Upgrading infrastructure has fueled rapid economic growth in the world's most populous country, China. Hope is springing
once again that the second-most-populous one, India, might follow the same path. To avoid disenchantment, India will need to
work extra hard to get support from investors at home and abroad, and to deliver on past promises.
China, with its sprawling networks of new highways, airports and budding high-speed rail connections, makes for a daunting
comparison. India has weaker government finances and an unruly democratic government that lacks China's authoritarian
discipline. Clearing land for roads or power plants in China is a cinch; not so in India, where land rights are often hugely
contentious. Government-backed companies have led China's infrastructure build-out. India's push will depend heavily on the
private sector. And India, with its history of murky and investor-unfriendly rules on infrastructure investment, has a record of
disappointment.
But the government of Prime Minister Manmohan Singh, empowered by a decisive victory for his Congress party in elections
last year, is making infrastructure a priority, with roads a particular focus of attention.

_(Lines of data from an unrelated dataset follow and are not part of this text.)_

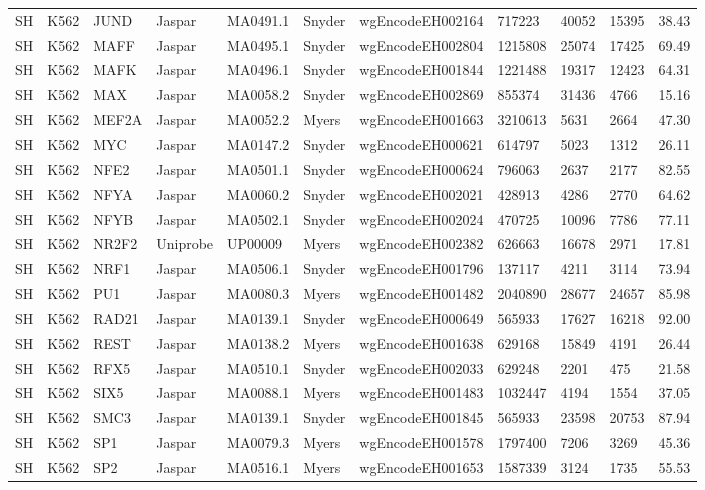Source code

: {\begin{longtable}{p{0.2cm}p{1.1cm}p{1.0cm}p{1.0cm}p{1.0cm}p{1.0cm}p{2.3cm}p{1.0cm}p{0.8cm}p{0.8cm}p{0.8cm}}
SH & K562 & JUND & Jaspar & MA0491.1 & Snyder & wgEncodeEH002164 & 717223 & 40052 & 15395 & 38.43\\
SH & K562 & MAFF & Jaspar & MA0495.1 & Snyder & wgEncodeEH002804 & 1215808 & 25074 & 17425 & 69.49\\
SH & K562 & MAFK & Jaspar & MA0496.1 & Snyder & wgEncodeEH001844 & 1221488 & 19317 & 12423 & 64.31\\
SH & K562 & MAX & Jaspar & MA0058.2 & Snyder & wgEncodeEH002869 & 855374 & 31436 & 4766 & 15.16\\
SH & K562 & MEF2A & Jaspar & MA0052.2 & Myers & wgEncodeEH001663 & 3210613 & 5631 & 2664 & 47.30\\
SH & K562 & MYC & Jaspar & MA0147.2 & Snyder & wgEncodeEH000621 & 614797 & 5023 & 1312 & 26.11\\
SH & K562 & NFE2 & Jaspar & MA0501.1 & Snyder & wgEncodeEH000624 & 796063 & 2637 & 2177 & 82.55\\
SH & K562 & NFYA & Jaspar & MA0060.2 & Snyder & wgEncodeEH002021 & 428913 & 4286 & 2770 & 64.62\\
SH & K562 & NFYB & Jaspar & MA0502.1 & Snyder & wgEncodeEH002024 & 470725 & 10096 & 7786 & 77.11\\
SH & K562 & NR2F2 & Uniprobe & UP00009 & Myers & wgEncodeEH002382 & 626663 & 16678 & 2971 & 17.81\\
SH & K562 & NRF1 & Jaspar & MA0506.1 & Snyder & wgEncodeEH001796 & 137117 & 4211 & 3114 & 73.94\\
SH & K562 & PU1 & Jaspar & MA0080.3 & Myers & wgEncodeEH001482 & 2040890 & 28677 & 24657 & 85.98\\
SH & K562 & RAD21 & Jaspar & MA0139.1 & Snyder & wgEncodeEH000649 & 565933 & 17627 & 16218 & 92.00\\
SH & K562 & REST & Jaspar & MA0138.2 & Myers & wgEncodeEH001638 & 629168 & 15849 & 4191 & 26.44\\
SH & K562 & RFX5 & Jaspar & MA0510.1 & Snyder & wgEncodeEH002033 & 629248 & 2201 & 475 & 21.58\\
SH & K562 & SIX5 & Jaspar & MA0088.1 & Myers & wgEncodeEH001483 & 1032447 & 4194 & 1554 & 37.05\\
SH & K562 & SMC3 & Jaspar & MA0139.1 & Snyder & wgEncodeEH001845 & 565933 & 23598 & 20753 & 87.94\\
SH & K562 & SP1 & Jaspar & MA0079.3 & Myers & wgEncodeEH001578 & 1797400 & 7206 & 3269 & 45.36\\
SH & K562 & SP2 & Jaspar & MA0516.1 & Myers & wgEncodeEH001653 & 1587339 & 3124 & 1735 & 55.53\\

\end{longtable}}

Kamal Nath, a high-profile politician, has taken on responsibility for roads and highways in what's widely seen as a sign of the
post's new importance. His goal is to build 20 kilometers of new highway a day, and he's seeking $41 billion in private-sector
investment over the next three to four years to help fund the construction.
He knows the depth of the problem. At a conference cohosted by The Wall Street Journal Asia in New Delhi last month, Mr.
Nath declared that of India's 70,000 kilometers of highways, 16,000 "aren't worth driving on," and noted that 40% of India's
fruits and vegetables rot before reaching market because of delays from poor roads and rail lines.
One thing in India's favor is an active stock market for raising funds. Infrastructure companies have raised about $6.3 billion
since the beginning of 2008 on the Bombay Stock Exchange, according to Dealogic. Much of that has been for power projects,
though road companies have gone to market as well. The most recent, IL&FS Transportation Networks Ltd., raised a modest
$138 million in an offering that began trading March 30.
Attracting support from institutional investors, including foreign pension funds and insurance companies, won't be so easy.
Many are wary of directly funding so-called greenfield projects that have yet to break ground, for fear of getting caught up in
the kinds of disputes that torpedoed past investments such as Enron Corp.'s ill-fated Dabhol power project. The $2.9 billion
plant closed in June 2001 after the loss-plagued Maharashtra State Electricity Board stopped payments, saying the rates were
too high. Subsequent attempts to rescue the project have failed. And investors keen on emerging-market infrastructure plays
have other options, not least China among them.
Still, some foreign investors are showing interest in companies that have already taken on the greenfield risk. On Friday, GMR
Energy Ltd, the energy unit of India's GMR Infrastructure Ltd., said Singapore state investment firm Temasek Holdings Pte.
Ltd. will invest $200 million to fund existing projects. Last month, a consortium of global investors led by Morgan Stanley
Infrastructure Partners agreed to invest $425 million in Asian Genco Pte. Ltd., an Indian power company.
Mr. Nath has recently been to Hong Kong and Tokyo trying to drum up interest from other big investors. He's offering
incentives that include a 10-year tax holiday and allowing foreign investors to take up to 100% of projects. "I do get the sense
that foreign institutional investors are quite keen on coming to India overall and specifically for infrastructure," says Pankaj
Vaish, managing director and head of global markets for India at Nomura Holdings Inc. "The key," he notes, "is the terms and
conditions and valuations."
New road concessions will come up for bidding soon—-as many as nine megaprojects in the next few months, Mr. Nath said
recently. Terms such as those that set caps on tolls need to be attractive enough to attract quality builders, but tough enough
to enforce quality control. Building roads isn't enough: Building them to last and maintaining them is the key.
The other big litmus test of India's infrastructure prospects could be how well power companies that raised billions of dollars
through the stock market in the last few years execute their plans. Reliance Power Ltd., a utility controlled by billionaire Anil Ambani,
started generating power at its first project in December after raising $3 billion in January 2008. A high valuation doomed that
initial public offering, India's largest ever, to failure in the aftermarket; the stock today still trades at a fraction of its offering
price.
Further evidence that the money Reliance Power and others have raised is contributing desperately needed power to India's
feeble electrical grid and earning profits in the process would encourage more investment. Maggie Lee, who lead manages
the Invesco Asian infrastructure fund, notes Invesco won't invest in a company without reported profits. But once it generates
positive cash flow, the story can change.
"In India, historically, they overpromise and underdeliver," says Ms. Lee. However, if infrastructure investment really starts to
take off, she adds, "India, over the longer term, could be theoretically more exciting" than China. That's a hope India's
government and the private companies leading its infrastructure drive should strive hard not to dash.